I love her music and listen to it regularly. I always hoped she might survive herself, hoped she would give her adoring fans more of her voice, hoping she would give herself the blessing of a long life. I heard she died from my best friend who sent me a text message and we commiserated about what a shame it was for a girl woman to die at the age of twenty-seven. It is a different kind of devastating to think about the life she will never know, about those gifts that come with more years of living than the girl singer was afforded. I do not wonder about the cause of her death. The how of her demise isn’t my business. And yet. When I first heard of her death, I wondered if she died alone. I wondered if she was scared. There is fear and there is fear. Now, I wonder if she knew real happiness in her short life. I wonder if she felt loved or knew peace. She was someone’s daughter. She was someone’s sister. We know her father found out while he was on a plane. He did not have any kind of privacy to make sense of surviving his child. The death of a child is unbearable and suffocating and now, two parents have to try and cope with something the human heart is ill equipped to withstand. Tragedy. Call. Broken heart. Response.
This is the modern age. When tragedies occur, we take to Twitter and Facebook and blogs to share our thoughts and feelings. We do this maybe, just maybe, to know we are not alone in our confusion or grief or sorrow or to believe we have a voice in what happens in the world.
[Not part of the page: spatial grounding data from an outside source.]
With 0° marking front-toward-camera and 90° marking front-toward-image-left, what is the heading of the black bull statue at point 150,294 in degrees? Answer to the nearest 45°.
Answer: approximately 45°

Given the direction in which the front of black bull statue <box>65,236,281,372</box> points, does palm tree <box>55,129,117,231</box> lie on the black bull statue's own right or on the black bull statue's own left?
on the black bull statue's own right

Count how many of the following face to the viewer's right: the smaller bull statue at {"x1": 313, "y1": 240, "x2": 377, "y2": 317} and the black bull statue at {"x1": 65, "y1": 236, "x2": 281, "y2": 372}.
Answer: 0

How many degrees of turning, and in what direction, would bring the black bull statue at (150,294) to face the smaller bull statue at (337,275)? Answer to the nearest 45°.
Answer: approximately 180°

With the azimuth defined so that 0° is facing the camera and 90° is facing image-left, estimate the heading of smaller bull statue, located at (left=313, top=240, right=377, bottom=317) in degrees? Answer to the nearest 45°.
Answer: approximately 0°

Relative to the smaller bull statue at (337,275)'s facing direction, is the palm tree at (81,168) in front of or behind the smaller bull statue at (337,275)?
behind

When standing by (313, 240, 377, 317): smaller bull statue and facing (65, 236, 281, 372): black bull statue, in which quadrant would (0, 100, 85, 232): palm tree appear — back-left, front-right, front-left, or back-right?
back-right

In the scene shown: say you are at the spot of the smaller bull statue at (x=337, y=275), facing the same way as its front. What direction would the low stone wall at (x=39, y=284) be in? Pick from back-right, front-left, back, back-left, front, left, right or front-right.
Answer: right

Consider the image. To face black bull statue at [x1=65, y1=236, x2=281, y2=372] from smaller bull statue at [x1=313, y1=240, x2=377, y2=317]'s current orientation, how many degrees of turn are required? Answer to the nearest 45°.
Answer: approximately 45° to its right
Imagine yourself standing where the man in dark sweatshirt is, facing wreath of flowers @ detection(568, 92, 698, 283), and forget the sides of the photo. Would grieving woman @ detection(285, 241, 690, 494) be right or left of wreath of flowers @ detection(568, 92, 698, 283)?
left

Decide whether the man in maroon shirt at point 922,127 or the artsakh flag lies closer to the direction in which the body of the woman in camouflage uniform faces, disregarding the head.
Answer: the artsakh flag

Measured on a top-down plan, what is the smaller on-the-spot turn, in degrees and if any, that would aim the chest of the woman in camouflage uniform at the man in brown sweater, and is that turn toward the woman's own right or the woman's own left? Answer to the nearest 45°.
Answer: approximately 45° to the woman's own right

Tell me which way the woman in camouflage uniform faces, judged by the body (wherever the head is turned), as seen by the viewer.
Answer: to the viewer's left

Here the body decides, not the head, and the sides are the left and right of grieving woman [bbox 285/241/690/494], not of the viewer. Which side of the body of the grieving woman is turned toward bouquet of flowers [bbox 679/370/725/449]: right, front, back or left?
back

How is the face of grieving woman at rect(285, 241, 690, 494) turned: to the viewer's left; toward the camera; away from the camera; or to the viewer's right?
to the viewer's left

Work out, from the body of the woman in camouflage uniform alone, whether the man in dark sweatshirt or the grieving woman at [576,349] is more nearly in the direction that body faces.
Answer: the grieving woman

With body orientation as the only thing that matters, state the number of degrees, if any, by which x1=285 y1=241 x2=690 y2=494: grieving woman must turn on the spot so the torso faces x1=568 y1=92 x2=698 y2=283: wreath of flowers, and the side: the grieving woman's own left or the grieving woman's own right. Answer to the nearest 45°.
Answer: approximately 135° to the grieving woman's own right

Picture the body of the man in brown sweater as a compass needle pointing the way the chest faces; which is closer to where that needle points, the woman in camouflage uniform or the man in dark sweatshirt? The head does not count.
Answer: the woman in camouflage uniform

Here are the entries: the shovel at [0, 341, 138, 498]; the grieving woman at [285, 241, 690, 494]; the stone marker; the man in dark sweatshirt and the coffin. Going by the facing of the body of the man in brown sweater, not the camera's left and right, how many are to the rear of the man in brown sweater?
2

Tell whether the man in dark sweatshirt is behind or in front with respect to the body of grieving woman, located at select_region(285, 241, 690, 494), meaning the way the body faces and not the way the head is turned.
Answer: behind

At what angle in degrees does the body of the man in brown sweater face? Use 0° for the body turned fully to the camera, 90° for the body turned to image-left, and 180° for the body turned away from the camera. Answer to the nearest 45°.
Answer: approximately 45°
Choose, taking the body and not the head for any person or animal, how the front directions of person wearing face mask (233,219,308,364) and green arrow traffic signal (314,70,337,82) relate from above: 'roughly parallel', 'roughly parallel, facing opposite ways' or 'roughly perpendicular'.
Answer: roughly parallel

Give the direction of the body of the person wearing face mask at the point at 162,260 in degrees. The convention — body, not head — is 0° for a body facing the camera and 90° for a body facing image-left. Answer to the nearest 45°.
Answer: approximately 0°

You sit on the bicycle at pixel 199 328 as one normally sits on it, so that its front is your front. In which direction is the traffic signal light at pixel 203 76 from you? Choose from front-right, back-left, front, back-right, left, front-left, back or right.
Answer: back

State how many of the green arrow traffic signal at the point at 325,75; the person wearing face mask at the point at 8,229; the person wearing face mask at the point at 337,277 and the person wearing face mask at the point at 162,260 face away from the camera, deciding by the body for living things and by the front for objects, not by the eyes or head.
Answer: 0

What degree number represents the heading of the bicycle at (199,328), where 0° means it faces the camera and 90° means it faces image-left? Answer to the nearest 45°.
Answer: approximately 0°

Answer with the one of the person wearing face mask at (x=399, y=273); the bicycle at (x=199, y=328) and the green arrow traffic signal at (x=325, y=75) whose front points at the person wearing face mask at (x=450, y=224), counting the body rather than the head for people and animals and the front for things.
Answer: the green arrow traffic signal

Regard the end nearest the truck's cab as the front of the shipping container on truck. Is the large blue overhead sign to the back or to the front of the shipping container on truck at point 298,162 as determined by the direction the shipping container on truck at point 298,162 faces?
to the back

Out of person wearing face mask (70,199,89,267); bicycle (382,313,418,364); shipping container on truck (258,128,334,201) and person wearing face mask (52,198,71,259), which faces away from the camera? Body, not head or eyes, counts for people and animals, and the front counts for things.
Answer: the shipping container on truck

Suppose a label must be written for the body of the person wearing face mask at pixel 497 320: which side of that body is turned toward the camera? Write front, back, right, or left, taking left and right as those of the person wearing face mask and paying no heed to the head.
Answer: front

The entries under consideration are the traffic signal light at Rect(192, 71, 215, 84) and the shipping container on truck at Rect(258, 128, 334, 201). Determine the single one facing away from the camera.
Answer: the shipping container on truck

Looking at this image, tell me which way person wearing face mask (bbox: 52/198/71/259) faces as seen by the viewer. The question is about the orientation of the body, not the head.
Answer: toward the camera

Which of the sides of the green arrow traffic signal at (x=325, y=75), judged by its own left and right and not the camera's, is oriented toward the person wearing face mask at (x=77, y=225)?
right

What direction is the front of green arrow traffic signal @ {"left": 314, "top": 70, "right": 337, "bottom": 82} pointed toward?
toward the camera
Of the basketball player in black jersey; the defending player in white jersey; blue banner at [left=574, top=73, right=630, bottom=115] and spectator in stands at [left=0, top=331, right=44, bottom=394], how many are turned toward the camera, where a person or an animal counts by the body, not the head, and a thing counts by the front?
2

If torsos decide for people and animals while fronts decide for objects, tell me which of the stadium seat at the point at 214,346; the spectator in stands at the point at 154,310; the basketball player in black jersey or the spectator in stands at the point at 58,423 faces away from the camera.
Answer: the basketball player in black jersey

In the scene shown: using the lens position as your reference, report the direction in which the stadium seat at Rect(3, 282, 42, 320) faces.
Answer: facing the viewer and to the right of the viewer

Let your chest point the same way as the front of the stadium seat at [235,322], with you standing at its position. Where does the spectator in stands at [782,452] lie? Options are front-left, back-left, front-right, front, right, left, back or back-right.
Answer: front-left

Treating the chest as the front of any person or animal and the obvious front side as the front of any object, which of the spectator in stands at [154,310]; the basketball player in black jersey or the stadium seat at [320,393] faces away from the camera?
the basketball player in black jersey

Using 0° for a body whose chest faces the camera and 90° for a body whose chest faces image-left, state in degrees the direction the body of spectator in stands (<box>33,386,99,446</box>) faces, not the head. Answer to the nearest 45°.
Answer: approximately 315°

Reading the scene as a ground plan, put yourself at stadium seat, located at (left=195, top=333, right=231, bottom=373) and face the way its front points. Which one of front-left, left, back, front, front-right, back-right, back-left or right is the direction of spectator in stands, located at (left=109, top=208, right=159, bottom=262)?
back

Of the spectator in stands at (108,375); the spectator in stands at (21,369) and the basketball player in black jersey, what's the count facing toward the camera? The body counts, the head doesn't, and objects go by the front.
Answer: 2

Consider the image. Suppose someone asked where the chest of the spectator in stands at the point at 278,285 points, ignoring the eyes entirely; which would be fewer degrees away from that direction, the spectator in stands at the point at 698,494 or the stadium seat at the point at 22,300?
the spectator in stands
I followed many conversations about what happened in Norway on Friday and the death of Amy Winehouse on Saturday. Too many of those conversations tried to conflate the two events, tried to create some kind of hierarchy of tragedy, grief, call, response. There was so much judgment, so much interrogation of grief—how dare we mourn a singer, an entertainer, a girl woman who struggled with addiction as if the life of an addict is somehow less worthy a life, as if we are not entitled to mourn unless the tragedy happens to the right kind of people. How dare we mourn a singer when across an ocean, seventy-six people are dead? We are asked these questions as if we only have the capacity to mourn one tragedy at a time, as if we must measure the depth and reach of a tragedy before deciding how to respond, as if compassion and kindness are finite resources we must use sparingly. We cannot put these two tragedies on a chart and connect them with a straight line. We cannot understand these tragedies neatly. Life is a mess.
Death is a tragedy whether it is the death of one girl woman in London or seventy-six men, women, and children in Norway. We know this but perhaps it needs to be said over and over again so we do not forget.
I have never considered compassion a finite resource. I would not want to live in a world where such was the case.
Tragedy. Call. Great. Small. Compassion. Response. Compassion. Response.